恩田陸が「蜂蜜と遠雷」で直木賞と本屋大賞をW受賞しました。おめでとうございます。すごい。
ただ、どうなんでしょうね、W受賞っていうのは。
「蜂蜜と遠雷」がそれだけ素晴らしい本なのかもしれませんが、直木賞と本屋大賞は別々の本が受賞したほうが出版界にとってはいいのではないでしょうか。
そんな恩田陸の結構前の作品「木漏れ日に泳ぐ魚」
やけに本屋で平積みされてたけど、映画化か何かされるのかな?
舞台設定が面白そうで購入。
まず率直な感想としては、面白かった。
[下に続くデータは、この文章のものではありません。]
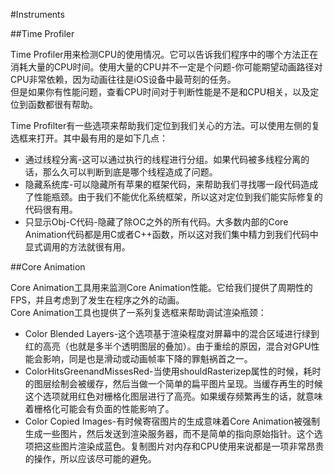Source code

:#Instruments

##Time Profiler

Time Profiler用来检测CPU的使用情况。它可以告诉我们程序中的哪个方法正在消耗大量的CPU时间。使用大量的CPU并不一定是个问题-你可能期望动画路径对CPU非常依赖，因为动画往往是iOS设备中最苛刻的任务。  
但是如果你有性能问题，查看CPU时间对于判断性能是不是和CPU相关，以及定位到函数都很有帮助。

Time Profilter有一些选项来帮助我们定位到我们关心的方法。可以使用左侧的复选框来打开。其中最有用的是如下几点：
  - 通过线程分离-这可以通过执行的线程进行分组。如果代码被多线程分离的话，那么久可以判断到底是哪个线程造成了问题。
  - 隐藏系统库-可以隐藏所有苹果的框架代码，来帮助我们寻找哪一段代码造成了性能瓶颈。由于我们不能优化系统框架，所以这对定位到我们能实际修复的代码很有用。
  - 只显示Obj-C代码-隐藏了除OC之外的所有代码。大多数内部的Core Animation代码都是用C或者C++函数，所以这对我们集中精力到我们代码中显式调用的方法就很有用。

##Core Animation

Core Animation工具用来监测Core Animation性能。它给我们提供了周期性的FPS，并且考虑到了发生在程序之外的动画。  
Core Animation工具也提供了一系列复选框来帮助调试渲染瓶颈：
  - Color Blended Layers-这个选项基于渲染程度对屏幕中的混合区域进行绿到红的高亮（也就是多半个透明图层的叠加）。由于重绘的原因，混合对GPU性能会影响，同是也是滑动或动画帧率下降的罪魁祸首之一。
  - ColorHitsGreenandMissesRed-当使用shouldRasterizep属性的时候，耗时的图层绘制会被缓存，然后当做一个简单的扁平图片呈现。当缓存再生的时候这个选项就用红色对栅格化图层进行了高亮。如果缓存频繁再生的话，就意味着栅格化可能会有负面的性能影响了。
  - Color Copied Images-有时候寄宿图片的生成意味着Core Animation被强制生成一些图片，然后发送到渲染服务器，而不是简单的指向原始指针。这个选项把这些图片渲染成蓝色。复制图片对内存和CPU使用来说都是一项非常昂贵的操作，所以应该尽可能的避免。
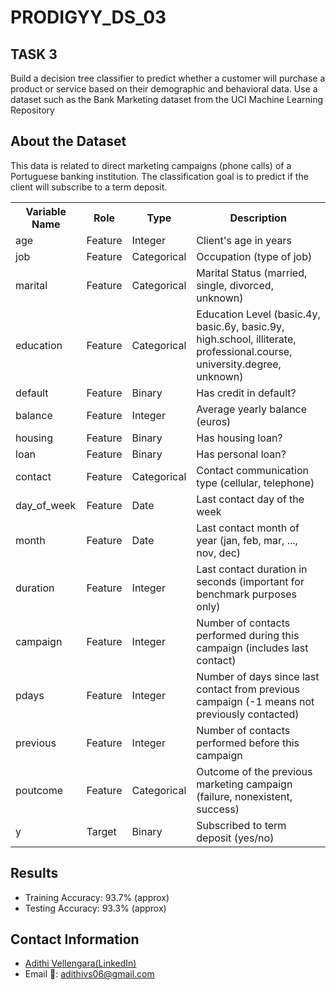 # PRODIGYY_DS_03
## TASK 3
Build a decision tree classifier to predict whether a customer will purchase a product or service based on their demographic and behavioral data. Use a dataset such as the Bank Marketing dataset from the UCI Machine Learning Repository 

## About the Dataset
<p>This data is related to direct marketing campaigns (phone calls) of a Portuguese banking institution. The classification goal is to predict if the client will subscribe to a term deposit.</p>
  
  <table>
    <tr>
      <th>Variable Name</th>
      <th>Role</th>
      <th>Type</th>
      <th>Description</th>
    </tr>
    <tr>
      <td>age</td>
      <td>Feature</td>
      <td>Integer</td>
      <td>Client's age in years</td>
    </tr>
    <tr>
      <td>job</td>
      <td>Feature</td>
      <td>Categorical</td>
      <td>Occupation (type of job)</td>
    </tr>
    <tr>
      <td>marital</td>
      <td>Feature</td>
      <td>Categorical</td>
      <td>Marital Status (married, single, divorced, unknown)</td>
    </tr>
    <tr>
      <td>education</td>
      <td>Feature</td>
      <td>Categorical</td>
      <td>Education Level (basic.4y, basic.6y, basic.9y, high.school, illiterate, professional.course, university.degree, unknown)</td>
    </tr>
    <tr>
      <td>default</td>
      <td>Feature</td>
      <td>Binary</td>
      <td>Has credit in default?</td>
    </tr>
    <tr>
      <td>balance</td>
      <td>Feature</td>
      <td>Integer</td>
      <td>Average yearly balance (euros)</td>
    </tr>
    <tr>
      <td>housing</td>
      <td>Feature</td>
      <td>Binary</td>
      <td>Has housing loan?</td>
    </tr>
    <tr>
      <td>loan</td>
      <td>Feature</td>
      <td>Binary</td>
      <td>Has personal loan?</td>
    </tr>
    <tr>
      <td>contact</td>
      <td>Feature</td>
      <td>Categorical</td>
      <td>Contact communication type (cellular, telephone)</td>
    </tr>
    <tr>
      <td>day_of_week</td>
      <td>Feature</td>
      <td>Date</td>
      <td>Last contact day of the week</td>
    </tr>
    <tr>
      <td>month</td>
      <td>Feature</td>
      <td>Date</td>
      <td>Last contact month of year (jan, feb, mar, ..., nov, dec)</td>
    </tr>
    <tr>
      <td>duration</td>
      <td>Feature</td>
      <td>Integer</td>
      <td>Last contact duration in seconds (important for benchmark purposes only)</td>
    </tr>
    <tr>
      <td>campaign</td>
      <td>Feature</td>
      <td>Integer</td>
      <td>Number of contacts performed during this campaign (includes last contact)</td>
    </tr>
    <tr>
      <td>pdays</td>
      <td>Feature</td>
      <td>Integer</td>
      <td>Number of days since last contact from previous campaign (-1 means not previously contacted)</td>
    </tr>
    <tr>
      <td>previous</td>
      <td>Feature</td>
      <td>Integer</td>
      <td>Number of contacts performed before this campaign</td>
    </tr>
    <tr>
      <td>poutcome</td>
      <td>Feature</td>
      <td>Categorical</td>
      <td>Outcome of the previous marketing campaign (failure, nonexistent, success)</td>
    </tr>
    <tr>
      <td>y</td>
      <td>Target</td>
      <td>Binary</td>
      <td>Subscribed to term deposit (yes/no)</td>
    </tr>
  </table>
  </body>
  </html>

## Results
- Training Accuracy: 93.7% (approx)
- Testing Accuracy: 93.3% (approx)

## Contact Information
- <a href="https://www.linkedin.com/in/adithi-v-345604257/">Adithi Vellengara(LinkedIn)</a>
- Email 📧: adithivs06@gmail.com
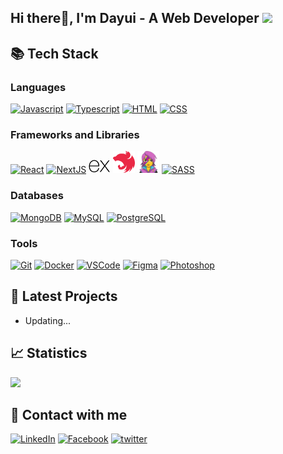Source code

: <!-- Doduy291 -->

## Hi there👋, I'm Dayui - A Web Developer <img src="https://emojis.slackmojis.com/emojis/images/1643515259/12806/meow_attention.png?1643515259" width="30" /></h2>

## 📚 Tech Stack

### **Languages**

<a href="" target="_blank"><img src="https://img.icons8.com/fluency/48/000000/javascript.png" width="35px" alt="Javascript"></a>
<a href="" target="_blank"><img src="https://img.icons8.com/color/48/000000/typescript.png" width="35px" alt="Typescript"></a>
<a href="" target="_blank"><img src="https://img.icons8.com/color/48/000000/html-5--v1.png" width="35px" alt="HTML"></a>
<a href="" target="_blank"><img src="https://img.icons8.com/color/48/000000/css3.png" width="35px" alt="CSS"></a>

### **Frameworks and Libraries**

<a href="" target="_blank"><img src="https://img.icons8.com/color/48/000000/react-native.png" width="35px" alt="React"></a>
<a href="" target="_blank"><img src="https://img.icons8.com/color/48/000000/nextjs.png" width="35px" alt="NextJS"></a>
<a href="" target="_blank"><img src="img/expressjs-icon.svg" width="35px" alt="ExpressJS"></a>
<a href="" target="_blank"><img src="img/nestjs-icon.svg" width="35px" alt="NestJS"></a>
<a href="" target="_blank"><img src="img/emotion-icon.png" width="35px" alt="Emotion"></a>
<a href="" target="_blank"><img src="https://img.icons8.com/color/48/000000/sass.png" width="35px" alt="SASS"></a>

### **Databases**

<a href="" target="_blank"><img src="https://img.icons8.com/color/48/000000/mongodb.png" width="35px" alt="MongoDB"></a>
<a href="" target="_blank"><img src="https://img.icons8.com/fluency/48/000000/mysql-logo.png" width="35px" alt="MySQL"></a>
<a href="" target="_blank"><img src="https://img.icons8.com/color/48/000000/postgreesql.png" width="35px" alt="PostgreSQL"></a>

### **Tools**

<a href="" target="_blank"><img src="https://img.icons8.com/color/48/000000/git.png" width="35px" alt="Git"></a>
<a href="" target="_blank"><img src="https://img.icons8.com/color/48/000000/docker.png" width="35px" alt="Docker"></a>
<a href="" target="_blank"><img src="https://img.icons8.com/color/48/000000/visual-studio-code-2019.png" width="35px" alt="VSCode"></a>
<a href="" target="_blank"><img src="https://img.icons8.com/color/48/000000/figma--v1.png" width="35px" alt="Figma"></a>
<a href="" target="_blank"><img src="https://img.icons8.com/color/48/000000/adobe-photoshop--v1.png" width="35px" alt="Photoshop"></a>

## 🚀 Latest Projects

- Updating...

## 📈 Statistics

<p align="left">
<img src="https://github-readme-stats.vercel.app/api/top-langs/?username=doduy291&layout=compact&theme=react&langs_count=6&" height="165" />
</p>

## 🤝 Contact with me

<a href="https://www.linkedin.com/in/duy-đỗ-37528b229/" target="_blank"><img src="https://img.shields.io/badge/LinkedIn-%230077B5.svg?&style=for-the-badge&logo=linkedin&logoColor=white" alt="LinkedIn"></a>
<a href="https://www.facebook.com/duy.date/" target="_blank"><img src="https://img.shields.io/badge/Facebook-%231877F2.svg?&style=for-the-badge&logo=facebook&logoColor=white" alt="Facebook"></a>
<a href="https://twitter.com/dayui_duy" target="_blank"><img src="https://img.shields.io/badge/twitter-%2300acee.svg?&style=for-the-badge&logo=twitter&logoColor=white" alt="twitter" /></a>
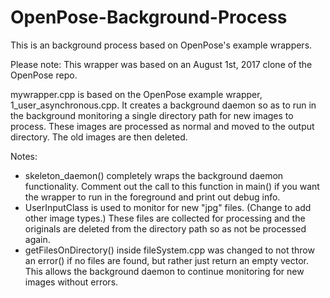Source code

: # OpenPose-Background-Process
This is an background process based on OpenPose's example wrappers.

Please note: This wrapper was based on an August 1st, 2017 clone of the OpenPose repo. 

mywrapper.cpp is based on the OpenPose example wrapper, 1_user_asynchronous.cpp. It creates a background daemon so as to run in the background monitoring a single directory path for new images to process. These images are processed as normal and moved to the output directory. The old images are then deleted.

Notes:
- skeleton_daemon() completely wraps the background daemon functionality. Comment out the call to this function in main() if you want the wrapper to run in the foreground and print out debug info.
- UserInputClass is used to monitor for new "jpg" files. (Change to add other image types.) These files are collected for processing and the originals are deleted from the directory path so as not be processed again.
- getFilesOnDirectory() inside fileSystem.cpp was changed to not throw an error() if no files are found, but rather just return an empty vector. This allows the background daemon to continue monitoring for new images without errors.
かなり面白かった。
恩田陸はあんまり読んで無い作家さんだけど、得意としているであろう会話劇。
元恋人同士であった2人が最後の夜に語り合ううちに明らかとなる真相。
舞台は、アパートの一室。
別々の道を歩むことが決まった男女が、最後の夜を徹し語り合う。
初夏の風、木々の匂い、大きな柱時計、そしてあの男の後ろ姿――共有した過去の風景に少しずつ違和感が混じり始める。
濃密な心理戦の果て、朝の光とともに訪れる真実とは。
不思議な胸騒ぎと解放感が満ちる傑作長編!
引用:楽天ブックス
基本的には面白かった。
特に序盤。
お互いがお互いを男を殺したのは相手だと疑っている、という関係性すごくゾクゾクした。
どうやら恋人としての関係も終わり、その最後の夜に夜通し語り合い、男の死について何かが明らかになるんだろう、という雰囲気や、どうやらこの2人は普通の恋人同士ではなさそうだし・・・
2人の会話から少しづつ当時の風景が見えてきて、死亡したタイミングなんかが見えてくる。
ただ、アキの方が当時ぼーっとしていていまいち覚えてない、という部分はすごく興ざめで残念に思ってしまった。
そこで気づいたんですけど、これミステリーじゃないんだね。
不穏な空気や、事件のせいでミステリーかと思って読んでいたんだけど、それがそもそもの勘違いだった。
一人の男の死によって関係が変わって(終わって)しまった2人の男女の恋愛小説なのね。
恋愛まで発展できなかった、発展させられなかった2人の。
恩田陸は途中に急に詩的なシーンを入れてくるイメージがあって、この本でもそう。
でも、それがそんなにわざとらしく見えないのは、全編通して少しだけ現実から浮遊しているような世界観だからなんだろうな。
この世界観の作り方、本当に見事で心地よい。